For mains, both D and Mom ordered the flat iron steak. The components of this dish were both creative and toothsome. However, the three components seemed like separate dishes, as opposed to one unified offering. But still, so SO good. Quebracho wood grilled prime angus flat iron steak, cooked to perfection. They do not make the mistake of undercooking the meat at Saddle Peak like the kitchen does at many carnivorous restaurants. It was served with a marrow bone. (D gave me his, he is afraid of anything this exotic.) The marrow had been taken out and mixed with a touch of pureed potato, stirred to a whipped consistency, then poured back into the bone. We were thoughtfully provided a spoon to scoop out this wonderful liquid, but the spoons should have been smaller or my tongue should have been longer, as I couldn't quite get every last droplet. Also on the plate was a creamed swiss chard, which I thought a stellar choice to replace the ubiquitous steakhouse creamed spinach. The texture is heartier and the flavor more robust than spinach, yet still has the same effect on the plate. The Yukon potato, bacon and comte terrine was basically layers of potato, bacon and cheese. Nom.
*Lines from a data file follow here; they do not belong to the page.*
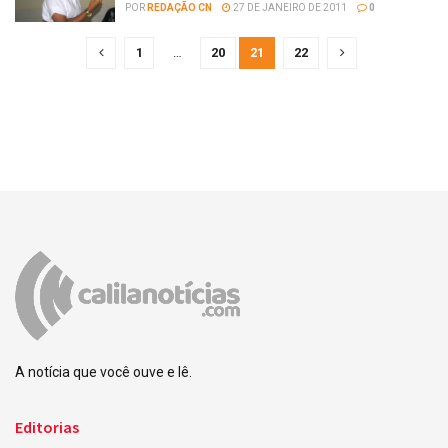
POR
REDAÇÃO CN
27 DE JANEIRO DE 2011
0
1
…
20
21
22
A notícia que você ouve e lê.
Editorias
On my supper plate was the Chef’s wild game trio. Moving from left to right, elk, quail and buffalo. Although I was informed my dish did not come with sides, each of the three were well accompanied with the following: elk paired with wild mushrooms, quail atop pureed potatoes, buffalo with spinach. Perfection. This dish, moreso than the flat iron steak, seemed like a complete piece as opposed to separate components. I ordered it cooked to the chef's suggestion, medium-rare, and found medium-rare at Saddle Peak to be exactly to my liking whereas in many steakhouses medium-rare is a touch too bloody for me. I ate everything on my plate except the quail bones.

All of our food was splendiforous. The setting was so lovely. We were escorted to a patio table under the trees without asking.
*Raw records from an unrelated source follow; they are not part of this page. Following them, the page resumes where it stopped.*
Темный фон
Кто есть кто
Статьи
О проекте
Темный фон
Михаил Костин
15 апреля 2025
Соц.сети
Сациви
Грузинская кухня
A heat lamp was provided at exactly the right temperature to keep us warm but not too toasty. We watched the sun set over the Calabasas hills, and enjoyed the warm glow from inside the beautiful dining room after dark.
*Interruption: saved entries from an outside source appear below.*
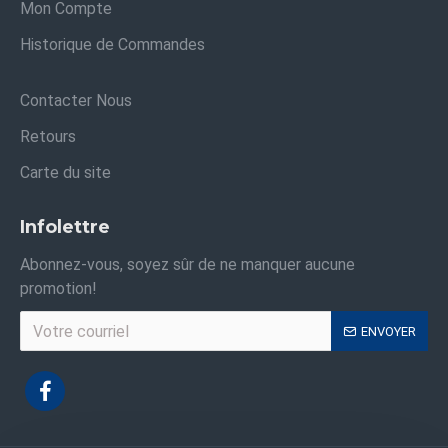
Mon Compte
Historique de Commandes
Contacter Nous
Retours
Carte du site
Infolettre
Abonnez-vous, soyez sûr de ne manquer aucune
promotion!
ENVOYER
I hate to malign such a wonderful experience with complaints and negativity so I will keep it brief. Our server sucked. It was never the message that she gave that sucked so much as the method of delivery. She was short to the point of rudeness and informative in a darn close to hostile manner. From start to finish, I was shocked that she has a job at Saddle Peak or anywhere else where they clearly care so much about their diner's experience. This review is an interesting juxtaposition of the review of Providence. I found the food at Providence during my recent visit unremarkable, but the service made the experience so wonderful I will surely overlook the lackluster food and visit again soon. And also here, angry, inattentive and deceptive service will not keep me away from Saddle Peak. If I am approached by the same server next time I will simply ask for another. Saddle Peak is not to be missed on any possible opportunity to dine there. My only regret is that it is too far away to pop in for a casual mid-week meal, and that the bar area is really too small to eat in.